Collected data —
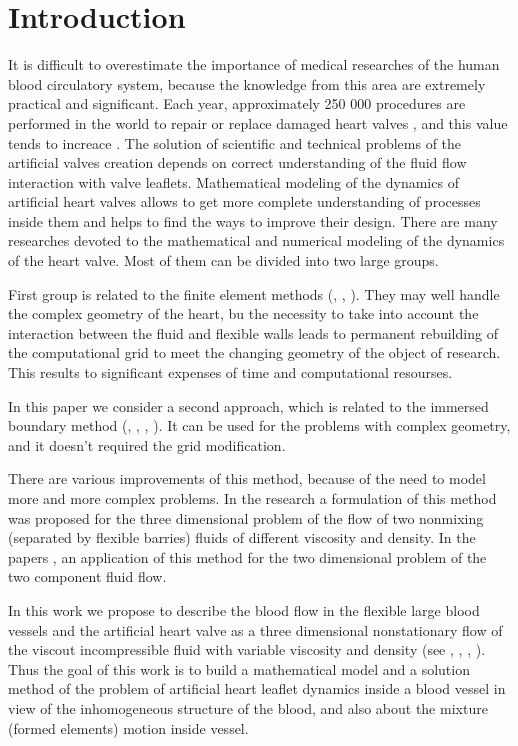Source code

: \documentclass[runningheads,a4paper]{llncs}
\begin{document}
\section{Introduction}
It is difficult to overestimate the importance of medical researches of the human blood circulatory system,
because the knowledge from this area are extremely practical and significant. Each year, approximately 250 000
procedures are performed in the world to repair or replace damaged heart valves \cite{yoganathan}, and this
value tends to increace \cite{yacoub}. The solution of scientific and technical problems of the artificial valves 
creation depends on correct understanding of the fluid flow interaction with valve leaflets. Mathematical modeling
of the dynamics of artificial heart valves allows to get more complete understanding of processes inside them and helps
to find the ways to improve their design. There are many researches devoted to the mathematical and numerical modeling
of the dynamics of the heart valve. Most of them can be divided into two large groups.

First group is related to the finite element methods (\cite{taylor}, \cite{zhang}, \cite{black}). They may well handle
the complex geometry of the heart, bu the necessity to take into account the interaction between the fluid and flexible walls
leads to permanent rebuilding of the computational grid to meet the changing geometry of the object of research.
This results to significant expenses of time and computational resourses.

In this paper we consider a second approach, which is related to the immersed boundary method (\cite{pescin_1977},
\cite{boyce_2011}, \cite{ma_x_2013}, \cite{pilhwa_2010}). It can be used for the problems with complex geometry, and it doesn't
required the grid modification.

There are various improvements of this method, because of the need to model more and more complex problems. In the research \cite{fai_2013}
a formulation of this method was proposed for the three dimensional problem of the flow of two nonmixing (separated by flexible barries)
fluids of different viscosity and density. In the papers \cite{jian}, \cite{lee} an application of this method for the two dimensional problem of
the two component fluid flow.

In this work we propose to describe the blood flow in the flexible large blood vessels and the artificial heart valve as a three dimensional
nonstationary flow of the viscout incompressible fluid with variable viscosity and density (see \cite{gummel}, \cite{geidarov},
\cite{milosevic}, \cite{dolgov}). Thus the goal of this work is to build a mathematical model and a solution method of the problem
of artificial heart leaflet dynamics inside a blood vessel in view of the inhomogeneous structure of the blood, and also about the
mixture (formed elements) motion inside vessel.
\end{document}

Problem to work on —
With images excluded, write the records above out again exactly.

Written response —
Source code

: \documentclass[runningheads,a4paper]{llncs}
\begin{document}
\section{Introduction}
It is difficult to overestimate the importance of medical researches of the human blood circulatory system,
because the knowledge from this area are extremely practical and significant. Each year, approximately 250 000
procedures are performed in the world to repair or replace damaged heart valves \cite{yoganathan}, and this
value tends to increace \cite{yacoub}. The solution of scientific and technical problems of the artificial valves 
creation depends on correct understanding of the fluid flow interaction with valve leaflets. Mathematical modeling
of the dynamics of artificial heart valves allows to get more complete understanding of processes inside them and helps
to find the ways to improve their design. There are many researches devoted to the mathematical and numerical modeling
of the dynamics of the heart valve. Most of them can be divided into two large groups.

First group is related to the finite element methods (\cite{taylor}, \cite{zhang}, \cite{black}). They may well handle
the complex geometry of the heart, bu the necessity to take into account the interaction between the fluid and flexible walls
leads to permanent rebuilding of the computational grid to meet the changing geometry of the object of research.
This results to significant expenses of time and computational resourses.

In this paper we consider a second approach, which is related to the immersed boundary method (\cite{pescin_1977},
\cite{boyce_2011}, \cite{ma_x_2013}, \cite{pilhwa_2010}). It can be used for the problems with complex geometry, and it doesn't
required the grid modification.

There are various improvements of this method, because of the need to model more and more complex problems. In the research \cite{fai_2013}
a formulation of this method was proposed for the three dimensional problem of the flow of two nonmixing (separated by flexible barries)
fluids of different viscosity and density. In the papers \cite{jian}, \cite{lee} an application of this method for the two dimensional problem of
the two component fluid flow.

In this work we propose to describe the blood flow in the flexible large blood vessels and the artificial heart valve as a three dimensional
nonstationary flow of the viscout incompressible fluid with variable viscosity and density (see \cite{gummel}, \cite{geidarov},
\cite{milosevic}, \cite{dolgov}). Thus the goal of this work is to build a mathematical model and a solution method of the problem
of artificial heart leaflet dynamics inside a blood vessel in view of the inhomogeneous structure of the blood, and also about the
mixture (formed elements) motion inside vessel.
\end{document}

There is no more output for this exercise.